Hemisferium Eastern AstrolabeC012974
This planisferic astrolabe was developed after the one made by Diya´al Din Muhammad (Lahore, 1647). The original piece can be found at the Adler Planetarium & Astronomy Museum in Chicago. The stars on its rete and all other calculus have been updated to make it functional today. It is set for latitude 22º (Mecca).
Astrolabe, from the Greek, “star searcher”, was introduced to Europe by the Arabs in the early 12th century. It became a vital tool for astronomers, astrologers, and surveyors. This astronomical computer was used to estimate the time, to measure heights of celestial bodies and geographical accidents, determine the local latitude, estimate the sunrise and sunset time and to draw horoscopes.
The astrolabe's importance not only comes from the early development of astronomy but is also effective for determining latitude on land or calm seas. It was less reliable on the moving deck of a ship in rough seas, so the mariner's astrolabe was developed to solve that problem.

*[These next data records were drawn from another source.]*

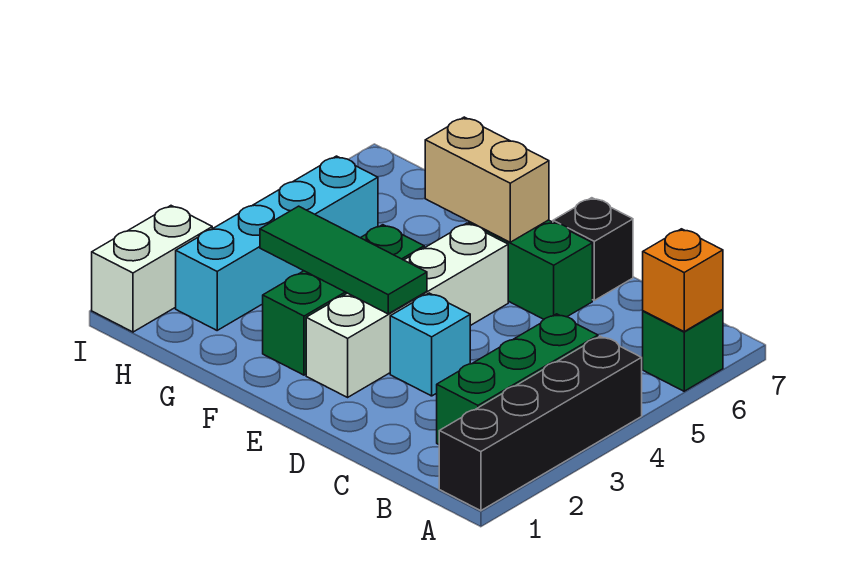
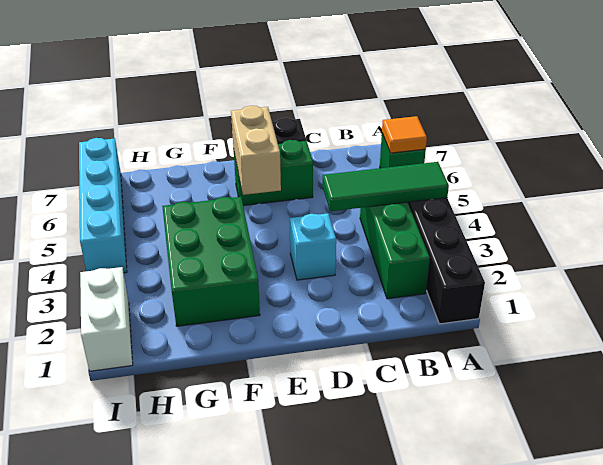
orange 1x1 brick [643,229,723,331] -> orange 1x1 tile [382,116,427,153]
white 1x4 brick [306,223,508,397] -> none
green 1x3 tile [260,206,427,314] -> green 1x3 tile moved to [323,162,449,211]
tan 1x2 brick [425,117,549,242] -> tan 1x2 brick turned to [231,106,281,195]
green 1x3 brick [263,225,424,375] -> green 2x3 brick [162,197,260,326]
cyan 1x4 brick [176,156,378,330] -> cyan 1x4 brick moved to [79,138,127,273]

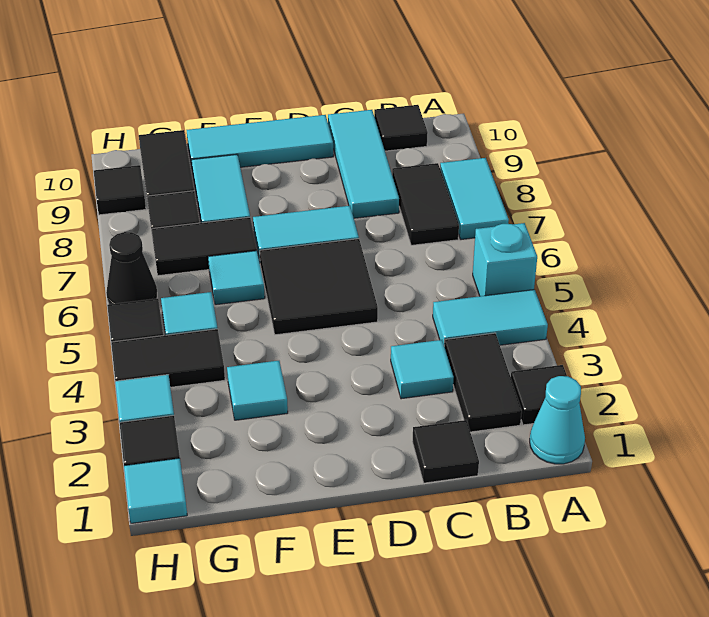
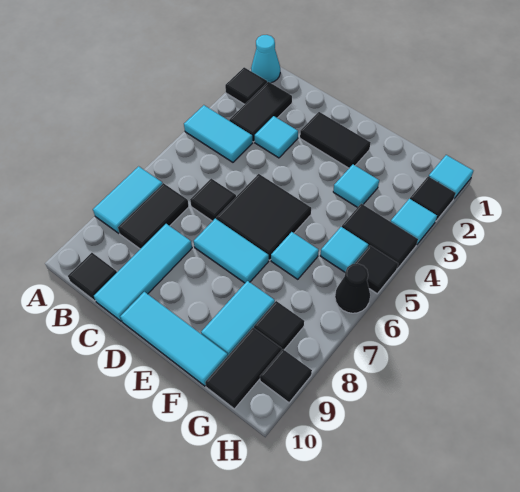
cyan 1x1 brick [473,223,537,296] -> none
black 1x1 tile [412,420,479,483] -> black 1x1 tile moved to [190,179,236,221]
black 1x2 tile [151,217,257,276] -> black 1x2 tile moved to [300,112,371,168]

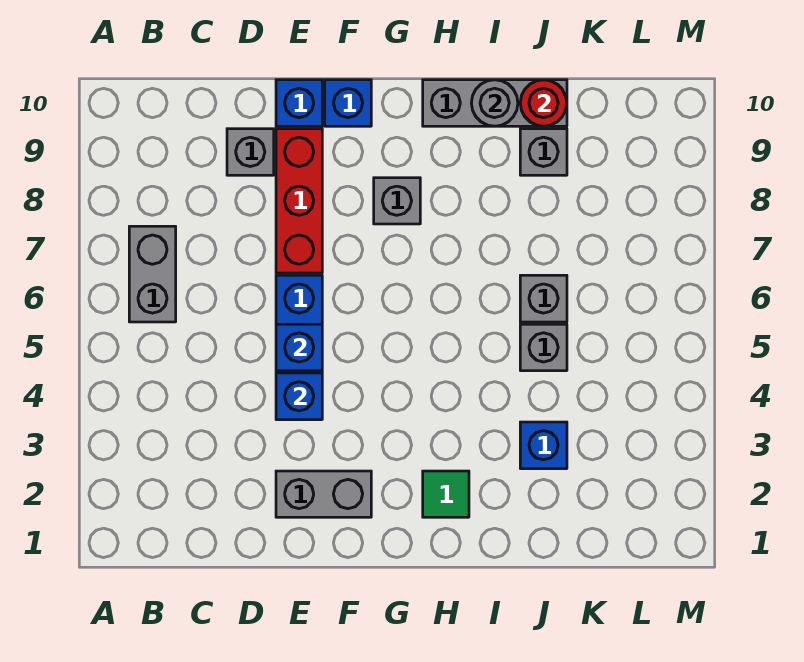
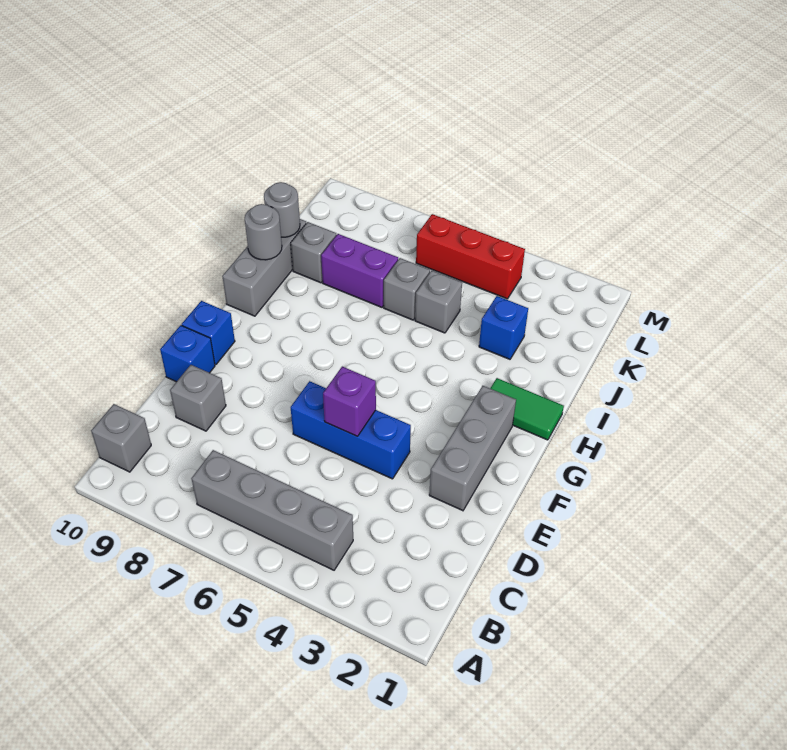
grey 1x2 brick [129,226,176,322] -> grey 1x4 brick [191,450,353,570]
grey 1x2 brick [276,471,371,517] -> grey 1x3 brick [429,386,516,511]
blue 1x1 brick [276,373,322,420] -> none
blue 1x1 brick [276,324,322,371] -> purple 1x1 brick [323,367,376,436]
red 1x3 brick [276,129,322,273] -> red 1x3 brick moved to [416,214,525,299]
grey 1x1 brick [374,178,420,224] -> grey 1x1 brick moved to [91,404,151,472]
green 1x1 tile [423,471,469,517] -> green 1x2 tile [490,378,564,440]
none -> purple 1x2 brick [321,234,398,307]
red 1x1 round brick [520,80,567,126] -> grey 1x1 round brick [264,182,300,237]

In the 9th century, Muslim astronomers improved the device by introducing angular scales and azimuth lines which added to its beauty.
To use an astrolabe, the moving parts are first set to a specific date and a specific time. Once set, solar system objects are represented (both visible and invisible) in their relative positions on the instrument. The typical astrolabe was not a navigation tool, however. The similarly named 'mariner's' astrolabe was used for this purpose and was used widely in the European Renaissance.
This new astrolabe is made by hand in the same way as astrolabes were over a thousand years ago. However, the map of the sky is up to date for the 21st century. Attention to detail, historical interest and its beautiful design is brought to life in this elegant astrolabe. It comes complete with a wooden base and a user manual.
The astrolabe measures 245mm in height, 200mm across, and 7mm thick.